Mais si je devais vraiment en donner un, je dirais "Ne perdez jamais de vue votre objectif initial", ce qui vous a motivé à faire ce métier.
Cela peut-être devenir showrunnner, écrire un rôle pour Depardieu ou Emma Stone, raconter l’histoire de votre famille, ouvrir les yeux du monde sur une cause qui vous est chère ou juste gagner de quoi vous acheter une villa avec piscine à débordement à Malibu.
Tous ces objectifs sont parfaitement valables, mais ils n’impliquent pas les mêmes sacrifices et les mêmes voies.
Donc à intervalle régulier, il faut se demander "Pourquoi ai-je voulu devenir scénariste ? Je rêvais à quoi ce jour-là ?".

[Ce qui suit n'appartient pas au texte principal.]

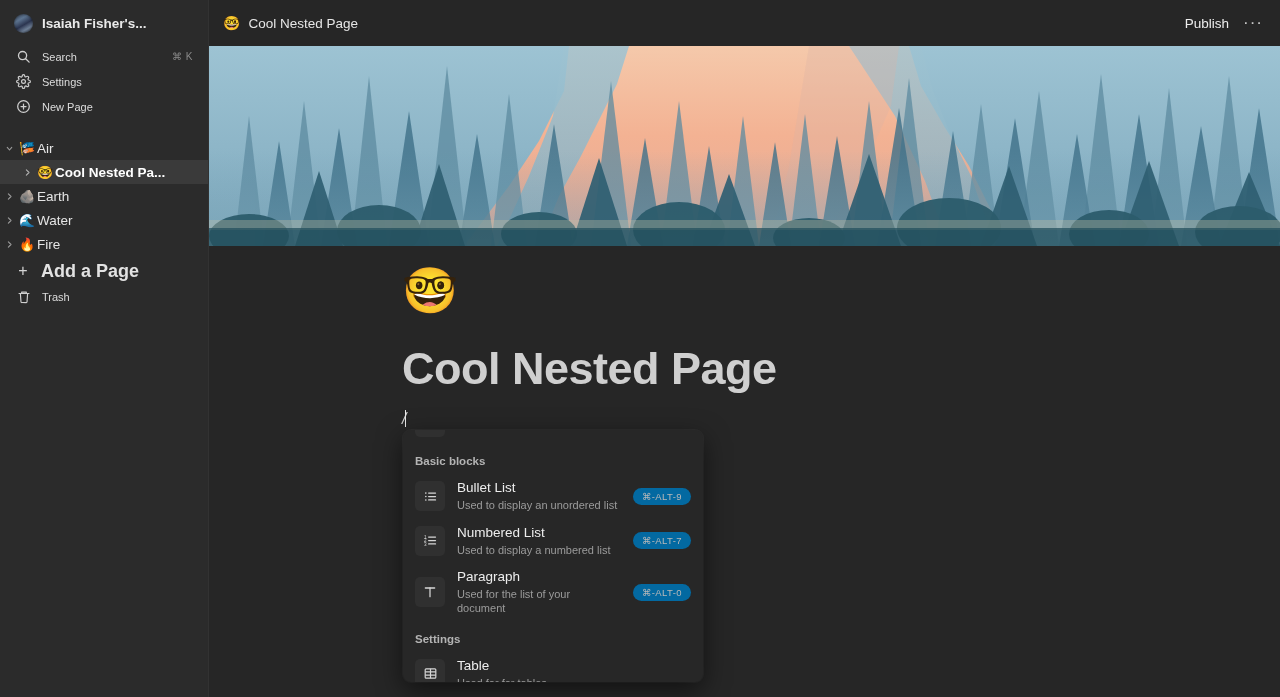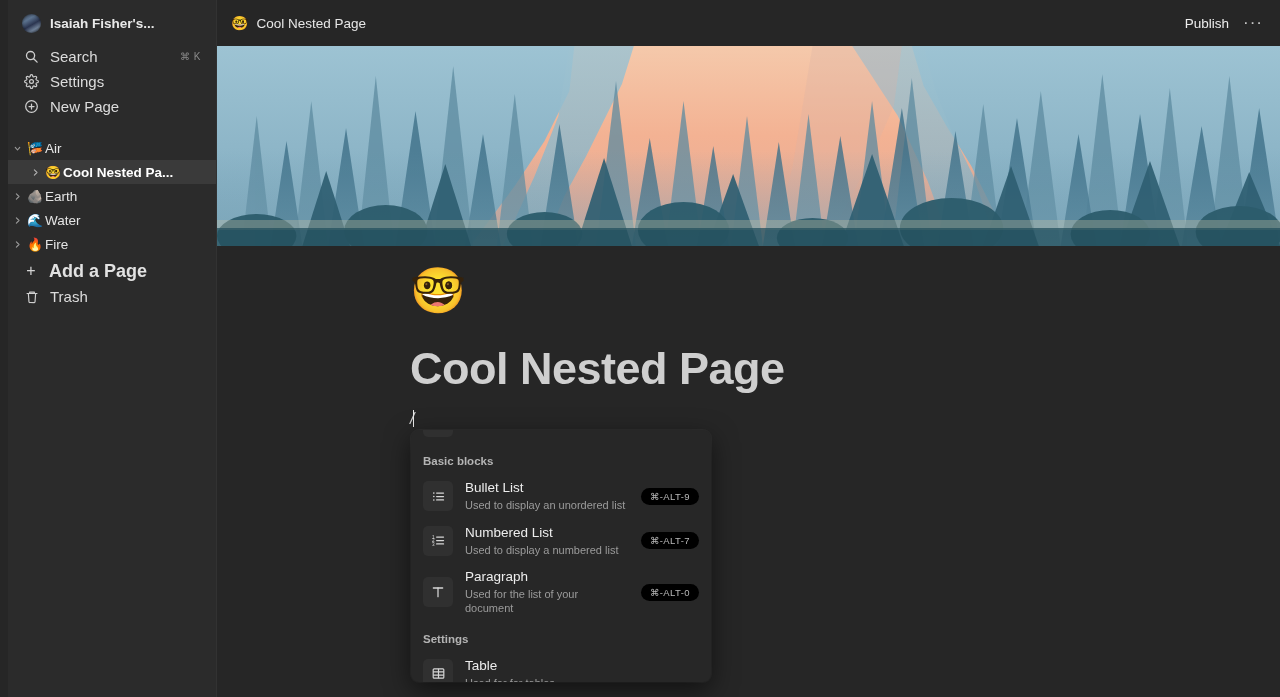"Isaiah Fisher's..." .app { padding-left: 8px -> none }
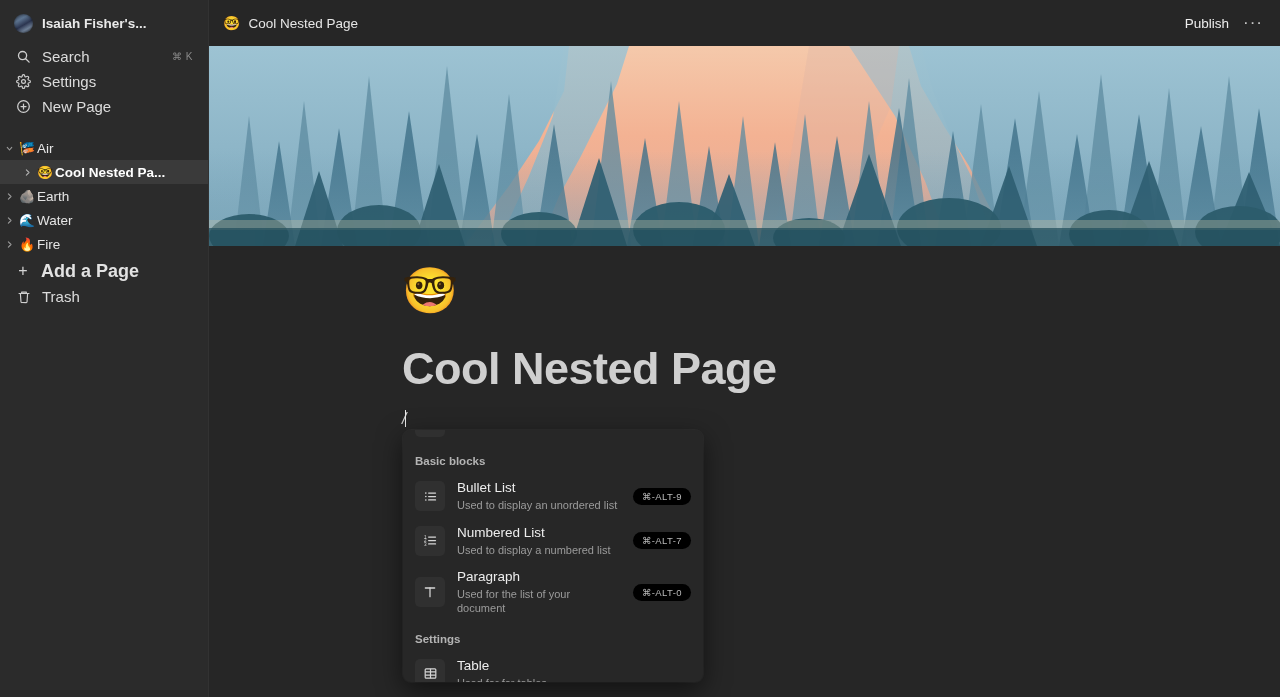"Search" .nav-label { font-size: 15px -> 11px }
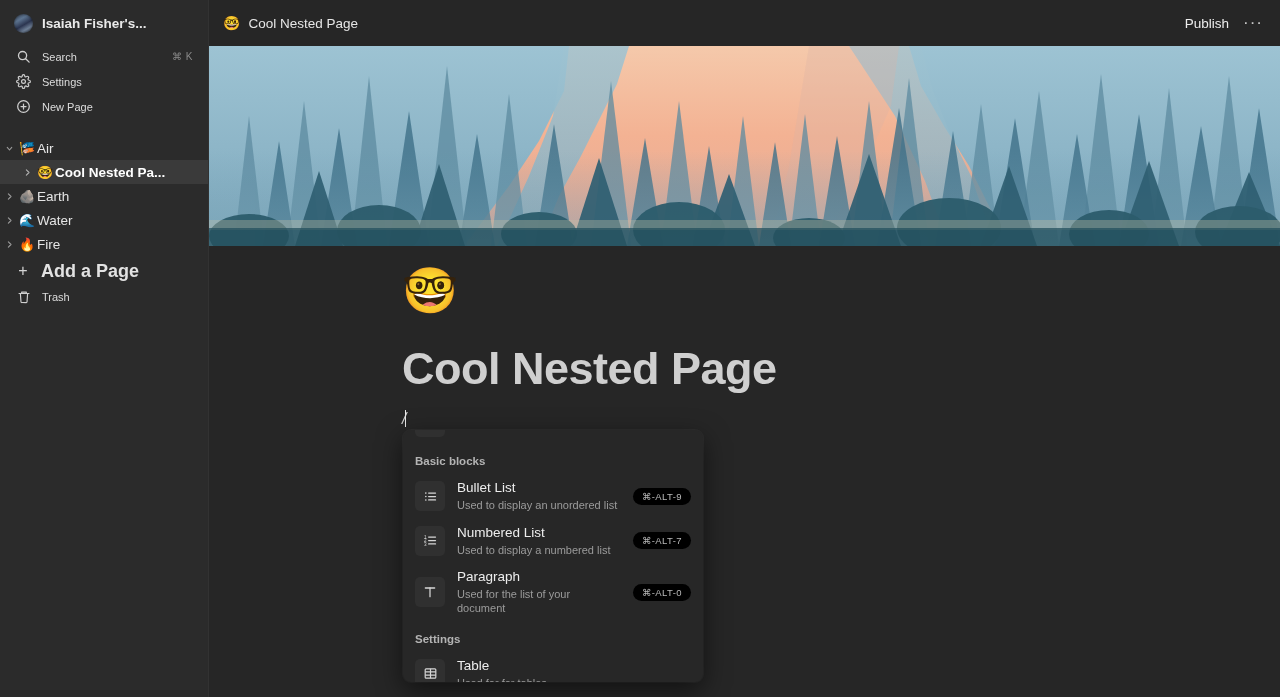"⌘-ALT-9" .mi-kbd { background: #000000 -> #0369a1 }
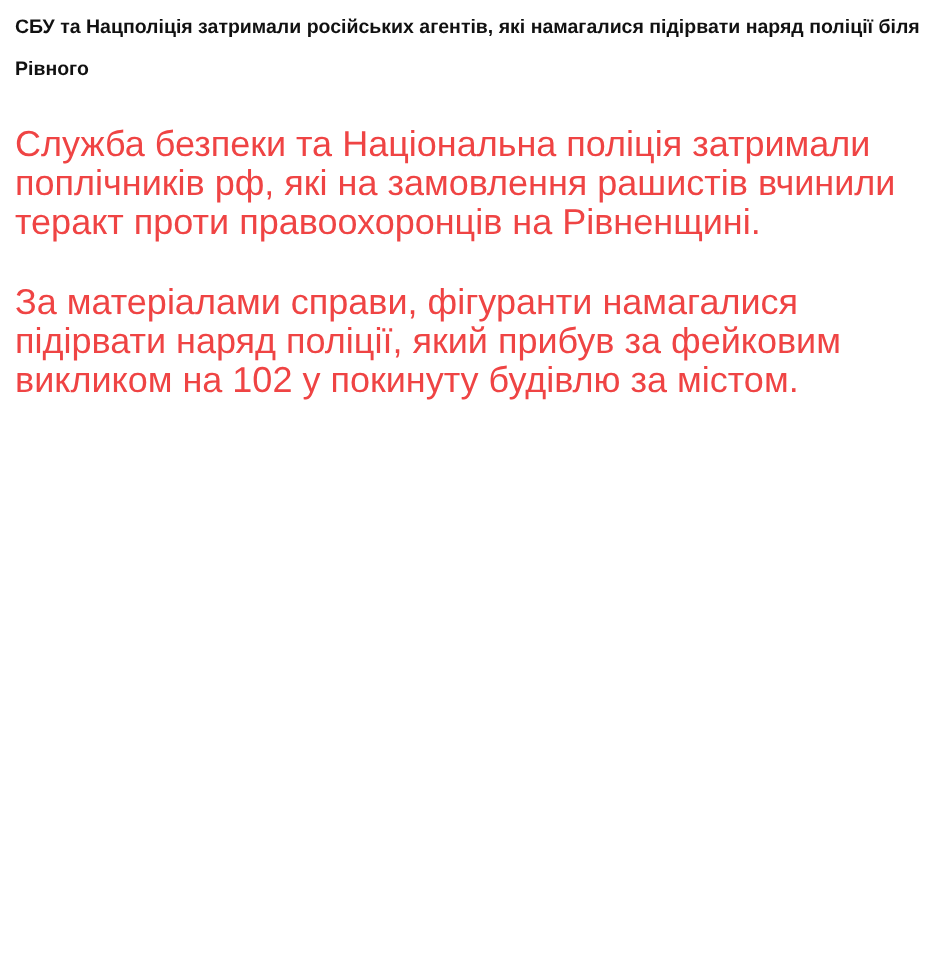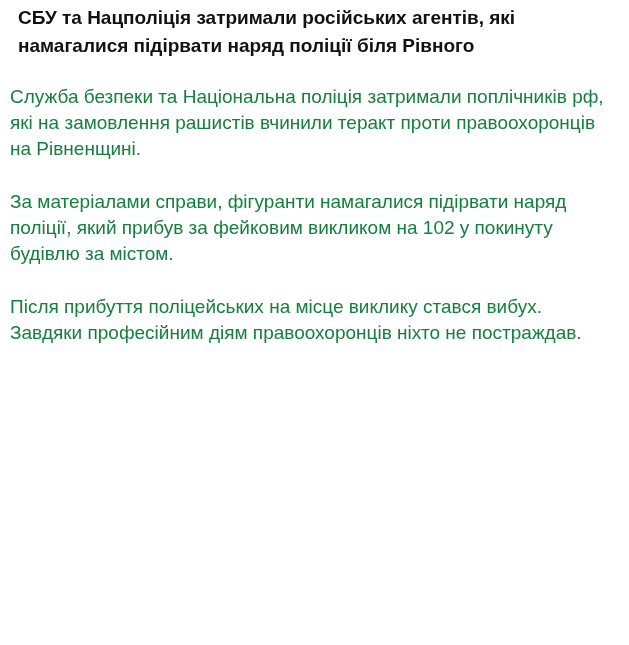"СБУ та Нацполіція затримали російських" .article-title { font-size: 19px -> 13px; margin: 0 0 24px 8px -> 0 0 24px 0 }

Si ce que vous êtes en train d’écrire à ce moment-là semble être un détour par rapport à votre objectif initial, ne faites pas demi-tour immédiatement, mais essayez d’ajuster le cap au prochain coup.
Une carrière n’est pas une ligne droite. Il faut parfois travailler sur des projets qui vous enthousiasment un peu moins, surtout au début, mais c’est, je crois, le prix à payer pour pouvoir, ensuite, être libre de faire ses choix et les bons.
Finalement, une carrière est un comme un bon scénario : il peut y avoir des obstacles, des digressions, des fausses pistes, mais il ne faut jamais perdre de vue l’objectif de départ. Sinon c’est raté.